Pandemonium did not limit this act of memory to the Philadelphia System’s extraordinary years of silence and isolation. Like Words Drawn in Water, Pandemonium argued for a synchronic model of history, in which “. . . threads of time collide, cross and intertwine, looping back on themselves.” [255] Its programmatic narrative ushered the listener through 1960s riots and 1970s​ closure then neglect. Its noise-makers were nineteenth-century bedframes, twentieth-century toilets, and, to dramatic effect, Cold War-era steel drums. Its electronic actuator (MIDI system, cords, and solenoids) injected the piece with a dystopian science fiction aesthetic that nodded also to the future. At the same time, Pandemonium referenced its own, twenty-first-century noise culture. Its dance passages invoked the relentless, percussive techno that originated in Detroit around 1988 and warped its way through rave culture of the 1990s. [256] Berlin had become a world center for techno as it was for sound art, presenting days-long dance parties in massive, industrial buildings scaled similarly to cellblock seven (Fig. 29). At the same time, Cardiff and Miller include Pandemonium in a suite of works - Feedback (2004), The Killing Machine (2007), and The Murder of Crows (2008) - with which they tried to respond to their experiences of reality during the presidency of George W. Bush (2001–2009). [257] While they were conceptualizing Pandemonium, the United States military began its “shock-and-awe” campaign in Iraq. Images of torture at Abu Ghraib circulated in the news media. Reports emerged, just after Pandemonium opened, of the Israeli air force deploying “sound bombs” in the Gaza Strip. [258]
 
Pandemonium loaned shared space to this full range of noisy associations, signifying fear and pleasure, magnetizing arousal and violent aggression, ruthless domination and raucous insubordination, spiraling chaos and systematic discipline. It heightened percipients’ awareness of their own sentient bodies in relation to a panopticon, symbol par excellence of the body’s modern subjugation. [259] It affirmed the body’s defiant relationality, its sensual, ecological interdependence and filled the space with audible allusions to reality’s conflicted forces. It seemed to suggest that the history of Eastern State Penitentiary was neither remote nor resolved and delineated no single future for sensory relations. Inducing a charged, physical state, it invited the percipient to reflect, perhaps even to act, on her capacity to feel and to congregate.

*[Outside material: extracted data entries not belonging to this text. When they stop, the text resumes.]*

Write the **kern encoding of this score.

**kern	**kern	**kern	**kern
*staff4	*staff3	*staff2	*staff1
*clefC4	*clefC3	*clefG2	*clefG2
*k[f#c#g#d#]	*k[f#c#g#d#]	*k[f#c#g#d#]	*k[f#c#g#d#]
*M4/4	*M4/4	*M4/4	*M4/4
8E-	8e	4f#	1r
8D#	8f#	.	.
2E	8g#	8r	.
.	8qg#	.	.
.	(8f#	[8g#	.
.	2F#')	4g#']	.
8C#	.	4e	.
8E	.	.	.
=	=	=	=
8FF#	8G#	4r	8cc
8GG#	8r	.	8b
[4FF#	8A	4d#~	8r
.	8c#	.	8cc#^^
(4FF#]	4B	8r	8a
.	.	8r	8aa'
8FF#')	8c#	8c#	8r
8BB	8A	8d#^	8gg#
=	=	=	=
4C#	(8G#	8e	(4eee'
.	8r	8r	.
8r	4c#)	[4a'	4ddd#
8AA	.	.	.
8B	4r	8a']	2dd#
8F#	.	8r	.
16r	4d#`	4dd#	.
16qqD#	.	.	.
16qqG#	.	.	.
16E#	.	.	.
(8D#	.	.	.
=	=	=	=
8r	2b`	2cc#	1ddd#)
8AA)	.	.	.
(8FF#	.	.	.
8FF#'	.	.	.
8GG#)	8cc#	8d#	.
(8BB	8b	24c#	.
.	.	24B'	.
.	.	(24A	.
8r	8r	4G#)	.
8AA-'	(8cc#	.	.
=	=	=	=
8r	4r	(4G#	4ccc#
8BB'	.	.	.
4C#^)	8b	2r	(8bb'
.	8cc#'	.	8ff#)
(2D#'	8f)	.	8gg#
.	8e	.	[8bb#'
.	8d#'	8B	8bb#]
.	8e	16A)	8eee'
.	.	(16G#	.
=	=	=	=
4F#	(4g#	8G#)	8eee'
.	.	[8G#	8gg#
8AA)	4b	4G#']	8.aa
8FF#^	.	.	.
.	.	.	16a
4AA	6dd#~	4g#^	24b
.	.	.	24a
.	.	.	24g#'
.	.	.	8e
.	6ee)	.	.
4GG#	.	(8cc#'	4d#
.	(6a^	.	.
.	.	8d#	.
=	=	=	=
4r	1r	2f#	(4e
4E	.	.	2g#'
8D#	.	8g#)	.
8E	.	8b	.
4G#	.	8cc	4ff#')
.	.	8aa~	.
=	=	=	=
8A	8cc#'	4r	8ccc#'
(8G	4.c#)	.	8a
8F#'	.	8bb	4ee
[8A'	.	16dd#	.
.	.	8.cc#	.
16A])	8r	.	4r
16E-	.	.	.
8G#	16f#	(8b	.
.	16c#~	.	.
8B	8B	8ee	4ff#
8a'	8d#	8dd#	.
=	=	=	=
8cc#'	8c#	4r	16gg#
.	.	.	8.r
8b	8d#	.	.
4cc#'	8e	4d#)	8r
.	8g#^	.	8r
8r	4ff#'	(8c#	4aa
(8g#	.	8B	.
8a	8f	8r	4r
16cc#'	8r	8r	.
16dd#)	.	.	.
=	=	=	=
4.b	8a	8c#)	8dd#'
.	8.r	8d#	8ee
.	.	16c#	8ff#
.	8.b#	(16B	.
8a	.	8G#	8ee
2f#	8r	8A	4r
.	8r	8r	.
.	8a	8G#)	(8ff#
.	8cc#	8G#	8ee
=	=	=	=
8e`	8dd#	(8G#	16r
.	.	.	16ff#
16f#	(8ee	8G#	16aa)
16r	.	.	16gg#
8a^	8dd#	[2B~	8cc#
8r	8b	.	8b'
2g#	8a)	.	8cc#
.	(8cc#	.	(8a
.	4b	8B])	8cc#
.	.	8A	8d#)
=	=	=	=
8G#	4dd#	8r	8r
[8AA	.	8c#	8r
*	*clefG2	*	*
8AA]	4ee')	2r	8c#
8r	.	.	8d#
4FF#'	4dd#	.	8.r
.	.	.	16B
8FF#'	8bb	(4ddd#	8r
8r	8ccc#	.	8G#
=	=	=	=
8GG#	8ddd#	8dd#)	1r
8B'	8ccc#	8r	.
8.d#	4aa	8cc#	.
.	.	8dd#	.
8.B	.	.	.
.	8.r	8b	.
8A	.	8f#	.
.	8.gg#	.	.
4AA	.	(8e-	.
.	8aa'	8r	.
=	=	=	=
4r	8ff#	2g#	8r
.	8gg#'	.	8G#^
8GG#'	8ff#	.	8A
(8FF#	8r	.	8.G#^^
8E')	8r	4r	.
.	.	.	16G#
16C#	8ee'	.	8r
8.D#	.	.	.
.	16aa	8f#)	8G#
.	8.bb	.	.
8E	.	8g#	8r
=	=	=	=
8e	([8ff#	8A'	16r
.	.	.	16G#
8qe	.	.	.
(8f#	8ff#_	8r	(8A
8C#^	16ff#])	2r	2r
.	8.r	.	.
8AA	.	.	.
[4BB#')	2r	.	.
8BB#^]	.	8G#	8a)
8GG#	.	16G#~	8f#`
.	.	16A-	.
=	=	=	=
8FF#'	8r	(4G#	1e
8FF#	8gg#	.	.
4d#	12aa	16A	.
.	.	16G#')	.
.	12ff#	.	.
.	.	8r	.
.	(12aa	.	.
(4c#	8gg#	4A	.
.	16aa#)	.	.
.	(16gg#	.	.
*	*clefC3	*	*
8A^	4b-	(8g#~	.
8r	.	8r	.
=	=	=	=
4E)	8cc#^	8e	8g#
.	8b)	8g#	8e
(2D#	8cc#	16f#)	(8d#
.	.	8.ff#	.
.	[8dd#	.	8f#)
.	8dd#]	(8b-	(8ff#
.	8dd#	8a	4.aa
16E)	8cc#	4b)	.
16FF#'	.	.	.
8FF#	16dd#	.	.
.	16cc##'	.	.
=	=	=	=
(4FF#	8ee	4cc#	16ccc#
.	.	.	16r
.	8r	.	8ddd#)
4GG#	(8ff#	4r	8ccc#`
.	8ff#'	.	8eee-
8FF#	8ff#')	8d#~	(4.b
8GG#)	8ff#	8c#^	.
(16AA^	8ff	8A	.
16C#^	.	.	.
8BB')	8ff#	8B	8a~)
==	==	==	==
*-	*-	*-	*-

It made a compelling case that our bodies remained as entangled with systems of power in 2005 as they were in 1829 and that this condition could elicit, then as now, a spiraling array of potential responses. To make its case, Pandemonium harnessed sonic force, propelled by an onslaught of references to the defiantly meaningful and affective noises used both from the outside in to regiment bodies and from the inside out to motivate their transgression of systems that would deny their sensual interdependence. Pandemonium took an unequivocal stand against false claims that sounding bodies could be fixed, noises neutralized. Whether it spurred so active and pointed a corporeal meditation depended on the individual but, for all who witnessed it, Pandemonium droned on, loop after loop, sounding its ecstatic protest.